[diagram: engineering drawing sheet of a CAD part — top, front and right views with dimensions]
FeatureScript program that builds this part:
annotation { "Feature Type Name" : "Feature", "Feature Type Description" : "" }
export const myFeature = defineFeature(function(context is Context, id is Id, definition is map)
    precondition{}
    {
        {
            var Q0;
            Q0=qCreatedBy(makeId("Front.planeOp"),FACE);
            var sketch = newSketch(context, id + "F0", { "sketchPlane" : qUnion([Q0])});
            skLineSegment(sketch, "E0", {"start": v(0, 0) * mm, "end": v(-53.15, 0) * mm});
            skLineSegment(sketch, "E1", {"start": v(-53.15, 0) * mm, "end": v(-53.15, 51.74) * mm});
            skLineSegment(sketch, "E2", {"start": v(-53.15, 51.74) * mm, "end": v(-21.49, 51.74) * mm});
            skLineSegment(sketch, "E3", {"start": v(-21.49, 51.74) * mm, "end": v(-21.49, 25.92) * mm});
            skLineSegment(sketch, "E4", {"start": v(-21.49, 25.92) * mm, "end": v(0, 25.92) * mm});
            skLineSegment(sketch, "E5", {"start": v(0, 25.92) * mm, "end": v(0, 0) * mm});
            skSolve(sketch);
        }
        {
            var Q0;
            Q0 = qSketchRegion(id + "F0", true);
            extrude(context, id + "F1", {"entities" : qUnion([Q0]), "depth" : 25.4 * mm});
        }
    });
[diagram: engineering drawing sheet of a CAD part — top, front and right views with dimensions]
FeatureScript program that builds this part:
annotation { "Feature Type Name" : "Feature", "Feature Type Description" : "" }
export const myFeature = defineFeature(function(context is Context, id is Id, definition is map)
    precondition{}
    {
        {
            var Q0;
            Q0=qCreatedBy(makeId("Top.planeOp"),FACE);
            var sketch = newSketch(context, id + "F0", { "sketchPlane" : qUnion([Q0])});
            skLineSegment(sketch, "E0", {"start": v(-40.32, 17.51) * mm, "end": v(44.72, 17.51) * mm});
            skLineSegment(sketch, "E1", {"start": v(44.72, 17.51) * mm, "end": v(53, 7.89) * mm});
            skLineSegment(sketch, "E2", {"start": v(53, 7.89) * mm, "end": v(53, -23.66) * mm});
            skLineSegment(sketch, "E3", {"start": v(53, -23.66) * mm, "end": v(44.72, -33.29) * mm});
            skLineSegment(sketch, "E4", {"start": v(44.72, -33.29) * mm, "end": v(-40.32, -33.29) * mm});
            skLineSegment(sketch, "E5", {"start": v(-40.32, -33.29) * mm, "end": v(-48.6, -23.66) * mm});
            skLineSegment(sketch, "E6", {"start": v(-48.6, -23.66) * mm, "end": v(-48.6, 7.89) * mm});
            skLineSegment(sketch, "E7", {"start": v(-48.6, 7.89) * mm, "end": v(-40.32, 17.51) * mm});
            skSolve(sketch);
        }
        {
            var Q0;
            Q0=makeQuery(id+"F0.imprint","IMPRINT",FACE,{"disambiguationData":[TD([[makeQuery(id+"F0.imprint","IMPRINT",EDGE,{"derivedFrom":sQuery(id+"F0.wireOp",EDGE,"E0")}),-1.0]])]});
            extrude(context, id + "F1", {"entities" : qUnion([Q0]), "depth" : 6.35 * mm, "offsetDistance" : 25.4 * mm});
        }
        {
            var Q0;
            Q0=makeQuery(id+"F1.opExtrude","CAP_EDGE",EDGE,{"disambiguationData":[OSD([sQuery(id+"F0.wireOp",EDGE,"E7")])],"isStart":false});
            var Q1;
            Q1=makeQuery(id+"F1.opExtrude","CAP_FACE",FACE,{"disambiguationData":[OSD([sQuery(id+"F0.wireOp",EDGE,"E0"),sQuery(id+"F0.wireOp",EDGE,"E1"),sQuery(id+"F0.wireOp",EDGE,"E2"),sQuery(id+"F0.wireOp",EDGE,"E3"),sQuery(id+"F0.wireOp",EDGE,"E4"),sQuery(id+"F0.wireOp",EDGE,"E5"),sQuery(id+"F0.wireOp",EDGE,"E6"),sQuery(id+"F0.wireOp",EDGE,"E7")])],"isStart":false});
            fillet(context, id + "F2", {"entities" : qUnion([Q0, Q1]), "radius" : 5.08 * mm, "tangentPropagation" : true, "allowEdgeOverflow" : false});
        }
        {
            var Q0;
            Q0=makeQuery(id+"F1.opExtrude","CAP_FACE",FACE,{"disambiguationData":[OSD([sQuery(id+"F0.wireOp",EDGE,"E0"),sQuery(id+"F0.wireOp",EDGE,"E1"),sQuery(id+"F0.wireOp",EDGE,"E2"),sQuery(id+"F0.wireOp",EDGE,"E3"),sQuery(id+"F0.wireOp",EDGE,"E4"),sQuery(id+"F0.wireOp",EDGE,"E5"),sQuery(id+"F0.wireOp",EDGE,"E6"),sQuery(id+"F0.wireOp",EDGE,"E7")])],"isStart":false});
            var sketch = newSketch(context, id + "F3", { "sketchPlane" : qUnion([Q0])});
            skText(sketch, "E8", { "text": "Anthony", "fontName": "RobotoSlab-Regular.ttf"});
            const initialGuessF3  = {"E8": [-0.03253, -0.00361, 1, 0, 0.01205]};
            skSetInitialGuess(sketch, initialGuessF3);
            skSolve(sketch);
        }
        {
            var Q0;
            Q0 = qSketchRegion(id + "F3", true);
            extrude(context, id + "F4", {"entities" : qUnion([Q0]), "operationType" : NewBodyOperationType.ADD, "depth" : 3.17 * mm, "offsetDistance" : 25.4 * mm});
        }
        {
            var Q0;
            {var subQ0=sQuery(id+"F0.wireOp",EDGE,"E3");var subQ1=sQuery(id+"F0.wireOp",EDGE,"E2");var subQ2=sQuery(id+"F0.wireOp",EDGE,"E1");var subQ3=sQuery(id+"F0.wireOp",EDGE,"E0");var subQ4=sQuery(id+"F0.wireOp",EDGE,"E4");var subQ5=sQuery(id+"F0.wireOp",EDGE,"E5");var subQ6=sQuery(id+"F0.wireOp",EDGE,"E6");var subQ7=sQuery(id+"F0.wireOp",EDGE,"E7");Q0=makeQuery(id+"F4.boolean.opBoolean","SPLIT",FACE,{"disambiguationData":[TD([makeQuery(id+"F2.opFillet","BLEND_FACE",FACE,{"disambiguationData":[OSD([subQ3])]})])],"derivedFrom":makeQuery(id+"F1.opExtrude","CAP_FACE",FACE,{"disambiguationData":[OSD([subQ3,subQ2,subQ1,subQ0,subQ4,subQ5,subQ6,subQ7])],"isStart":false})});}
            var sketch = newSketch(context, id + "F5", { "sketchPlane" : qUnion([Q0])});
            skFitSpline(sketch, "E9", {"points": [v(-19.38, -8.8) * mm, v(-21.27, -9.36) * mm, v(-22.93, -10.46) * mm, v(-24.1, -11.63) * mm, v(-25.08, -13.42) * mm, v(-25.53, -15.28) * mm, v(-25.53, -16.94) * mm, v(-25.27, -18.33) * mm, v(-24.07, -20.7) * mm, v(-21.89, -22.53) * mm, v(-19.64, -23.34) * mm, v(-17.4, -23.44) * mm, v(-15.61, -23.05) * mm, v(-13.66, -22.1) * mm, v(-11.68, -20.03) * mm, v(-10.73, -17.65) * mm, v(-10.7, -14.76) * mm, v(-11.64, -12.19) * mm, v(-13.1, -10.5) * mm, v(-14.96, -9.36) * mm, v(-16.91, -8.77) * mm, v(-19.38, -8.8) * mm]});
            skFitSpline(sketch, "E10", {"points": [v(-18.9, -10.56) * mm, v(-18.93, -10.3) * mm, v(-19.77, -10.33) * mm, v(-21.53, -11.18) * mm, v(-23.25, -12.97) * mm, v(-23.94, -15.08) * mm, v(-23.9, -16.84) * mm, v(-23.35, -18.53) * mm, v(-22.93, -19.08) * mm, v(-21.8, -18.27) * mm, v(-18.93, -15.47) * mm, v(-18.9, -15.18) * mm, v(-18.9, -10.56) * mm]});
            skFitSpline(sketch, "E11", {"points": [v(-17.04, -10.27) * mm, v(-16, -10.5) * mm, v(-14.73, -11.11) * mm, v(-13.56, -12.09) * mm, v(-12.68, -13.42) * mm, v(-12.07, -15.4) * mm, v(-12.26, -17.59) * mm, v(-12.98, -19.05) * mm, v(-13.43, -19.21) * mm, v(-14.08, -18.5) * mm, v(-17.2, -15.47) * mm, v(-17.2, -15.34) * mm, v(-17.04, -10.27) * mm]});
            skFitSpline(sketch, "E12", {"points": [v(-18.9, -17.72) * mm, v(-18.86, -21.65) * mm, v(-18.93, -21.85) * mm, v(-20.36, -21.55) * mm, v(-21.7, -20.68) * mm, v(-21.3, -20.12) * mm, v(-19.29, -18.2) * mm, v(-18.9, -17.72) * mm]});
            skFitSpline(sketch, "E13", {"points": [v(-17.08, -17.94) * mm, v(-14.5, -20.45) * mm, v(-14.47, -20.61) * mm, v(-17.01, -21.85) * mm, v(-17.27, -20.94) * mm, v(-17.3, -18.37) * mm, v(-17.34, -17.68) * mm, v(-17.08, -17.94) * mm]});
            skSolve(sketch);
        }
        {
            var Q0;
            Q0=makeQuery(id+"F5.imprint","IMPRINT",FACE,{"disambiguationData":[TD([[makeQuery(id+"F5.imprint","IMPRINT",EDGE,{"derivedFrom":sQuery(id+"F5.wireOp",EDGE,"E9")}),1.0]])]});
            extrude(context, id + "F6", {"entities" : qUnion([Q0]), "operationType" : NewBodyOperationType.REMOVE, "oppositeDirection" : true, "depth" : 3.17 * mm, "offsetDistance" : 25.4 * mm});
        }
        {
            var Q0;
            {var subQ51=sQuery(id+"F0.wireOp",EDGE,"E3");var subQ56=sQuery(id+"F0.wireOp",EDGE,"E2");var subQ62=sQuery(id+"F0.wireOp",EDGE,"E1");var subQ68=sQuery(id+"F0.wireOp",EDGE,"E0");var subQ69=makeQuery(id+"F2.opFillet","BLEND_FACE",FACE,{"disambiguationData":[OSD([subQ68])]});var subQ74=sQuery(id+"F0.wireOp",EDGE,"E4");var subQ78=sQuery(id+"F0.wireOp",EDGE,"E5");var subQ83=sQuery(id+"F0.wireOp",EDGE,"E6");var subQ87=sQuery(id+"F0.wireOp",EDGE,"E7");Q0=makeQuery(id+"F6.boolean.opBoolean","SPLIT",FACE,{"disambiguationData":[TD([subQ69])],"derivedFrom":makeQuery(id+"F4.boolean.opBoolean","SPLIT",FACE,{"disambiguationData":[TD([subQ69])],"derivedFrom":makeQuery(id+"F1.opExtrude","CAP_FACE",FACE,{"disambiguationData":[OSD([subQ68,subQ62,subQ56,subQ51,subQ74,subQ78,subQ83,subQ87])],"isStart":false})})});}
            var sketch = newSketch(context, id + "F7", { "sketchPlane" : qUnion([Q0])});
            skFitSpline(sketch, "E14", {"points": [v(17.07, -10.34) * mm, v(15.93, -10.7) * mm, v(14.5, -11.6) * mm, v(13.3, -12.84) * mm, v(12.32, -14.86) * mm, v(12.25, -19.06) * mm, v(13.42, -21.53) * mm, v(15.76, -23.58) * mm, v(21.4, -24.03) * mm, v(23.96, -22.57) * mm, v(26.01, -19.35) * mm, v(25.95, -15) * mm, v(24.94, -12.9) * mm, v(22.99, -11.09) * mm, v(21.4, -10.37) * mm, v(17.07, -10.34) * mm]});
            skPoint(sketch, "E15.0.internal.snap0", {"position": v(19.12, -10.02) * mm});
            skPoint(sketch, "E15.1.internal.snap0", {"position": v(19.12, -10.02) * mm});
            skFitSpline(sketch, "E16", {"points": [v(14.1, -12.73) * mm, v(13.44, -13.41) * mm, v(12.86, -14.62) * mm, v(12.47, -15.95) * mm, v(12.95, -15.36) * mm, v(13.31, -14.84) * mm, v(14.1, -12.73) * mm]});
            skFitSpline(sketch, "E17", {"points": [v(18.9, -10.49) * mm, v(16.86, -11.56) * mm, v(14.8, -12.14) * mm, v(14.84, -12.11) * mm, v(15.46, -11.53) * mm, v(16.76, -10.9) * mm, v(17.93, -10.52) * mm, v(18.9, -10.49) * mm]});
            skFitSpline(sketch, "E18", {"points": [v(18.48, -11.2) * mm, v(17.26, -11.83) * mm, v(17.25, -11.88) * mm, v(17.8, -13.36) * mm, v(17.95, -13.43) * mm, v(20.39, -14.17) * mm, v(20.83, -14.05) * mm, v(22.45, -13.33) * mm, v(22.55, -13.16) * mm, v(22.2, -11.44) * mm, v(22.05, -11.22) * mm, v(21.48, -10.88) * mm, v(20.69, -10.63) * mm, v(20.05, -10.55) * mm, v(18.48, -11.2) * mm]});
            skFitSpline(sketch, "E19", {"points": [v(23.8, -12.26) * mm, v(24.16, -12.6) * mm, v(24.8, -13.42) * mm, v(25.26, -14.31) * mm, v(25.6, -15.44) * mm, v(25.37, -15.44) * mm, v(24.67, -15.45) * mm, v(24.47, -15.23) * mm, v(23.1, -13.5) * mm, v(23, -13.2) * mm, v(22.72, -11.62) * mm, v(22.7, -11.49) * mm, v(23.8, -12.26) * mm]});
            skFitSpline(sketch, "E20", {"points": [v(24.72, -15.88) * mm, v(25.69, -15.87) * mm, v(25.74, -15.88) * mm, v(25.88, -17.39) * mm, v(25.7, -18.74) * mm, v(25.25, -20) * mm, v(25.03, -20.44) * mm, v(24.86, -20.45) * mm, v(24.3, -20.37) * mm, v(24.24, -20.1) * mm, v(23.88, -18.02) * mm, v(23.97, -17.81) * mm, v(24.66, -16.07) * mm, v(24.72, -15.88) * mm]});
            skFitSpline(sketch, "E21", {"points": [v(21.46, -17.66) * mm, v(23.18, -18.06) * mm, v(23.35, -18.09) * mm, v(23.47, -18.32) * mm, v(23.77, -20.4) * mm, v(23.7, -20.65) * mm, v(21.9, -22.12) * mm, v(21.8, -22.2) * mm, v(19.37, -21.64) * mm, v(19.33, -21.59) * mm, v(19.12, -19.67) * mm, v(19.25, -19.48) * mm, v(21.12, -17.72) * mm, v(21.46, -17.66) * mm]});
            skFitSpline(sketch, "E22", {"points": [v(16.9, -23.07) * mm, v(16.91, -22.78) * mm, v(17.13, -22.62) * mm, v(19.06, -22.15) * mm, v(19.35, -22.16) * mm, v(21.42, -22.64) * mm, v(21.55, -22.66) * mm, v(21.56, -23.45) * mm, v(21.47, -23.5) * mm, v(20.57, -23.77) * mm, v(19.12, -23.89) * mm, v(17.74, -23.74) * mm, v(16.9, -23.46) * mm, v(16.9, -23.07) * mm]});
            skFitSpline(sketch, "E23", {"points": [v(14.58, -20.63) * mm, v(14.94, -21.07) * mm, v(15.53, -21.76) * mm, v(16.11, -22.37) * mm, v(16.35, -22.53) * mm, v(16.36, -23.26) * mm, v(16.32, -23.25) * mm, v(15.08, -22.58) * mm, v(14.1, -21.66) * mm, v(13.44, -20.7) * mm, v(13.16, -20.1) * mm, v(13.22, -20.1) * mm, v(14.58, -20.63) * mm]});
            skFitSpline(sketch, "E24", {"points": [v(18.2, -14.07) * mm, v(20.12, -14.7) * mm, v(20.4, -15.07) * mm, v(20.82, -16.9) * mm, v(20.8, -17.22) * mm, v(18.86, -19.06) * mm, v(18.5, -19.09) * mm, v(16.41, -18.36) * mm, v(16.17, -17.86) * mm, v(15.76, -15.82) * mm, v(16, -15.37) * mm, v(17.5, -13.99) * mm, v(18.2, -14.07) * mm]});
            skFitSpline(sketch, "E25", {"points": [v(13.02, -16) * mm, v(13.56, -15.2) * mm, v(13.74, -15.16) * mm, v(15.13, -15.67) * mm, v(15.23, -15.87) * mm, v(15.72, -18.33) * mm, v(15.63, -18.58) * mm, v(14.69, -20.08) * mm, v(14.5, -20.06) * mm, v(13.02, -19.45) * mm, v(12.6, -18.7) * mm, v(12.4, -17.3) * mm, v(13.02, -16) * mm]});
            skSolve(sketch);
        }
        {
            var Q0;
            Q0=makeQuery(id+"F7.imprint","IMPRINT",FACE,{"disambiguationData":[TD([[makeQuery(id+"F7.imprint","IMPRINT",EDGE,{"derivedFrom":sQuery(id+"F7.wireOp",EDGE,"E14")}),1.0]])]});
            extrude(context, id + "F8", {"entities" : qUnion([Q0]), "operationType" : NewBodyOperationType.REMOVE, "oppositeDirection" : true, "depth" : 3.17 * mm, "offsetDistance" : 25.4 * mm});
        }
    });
■ ■ ■ ■ ■ ■ ■
__PROBLEM__: Locate every line in the data above that contains the string "qSketchRegion" and copy each one out. Matching is case-sensitive.

__EXERCISE OUTPUT__:
            Q0 = qSketchRegion(id + "F0", true);
            Q0 = qSketchRegion(id + "F3", true);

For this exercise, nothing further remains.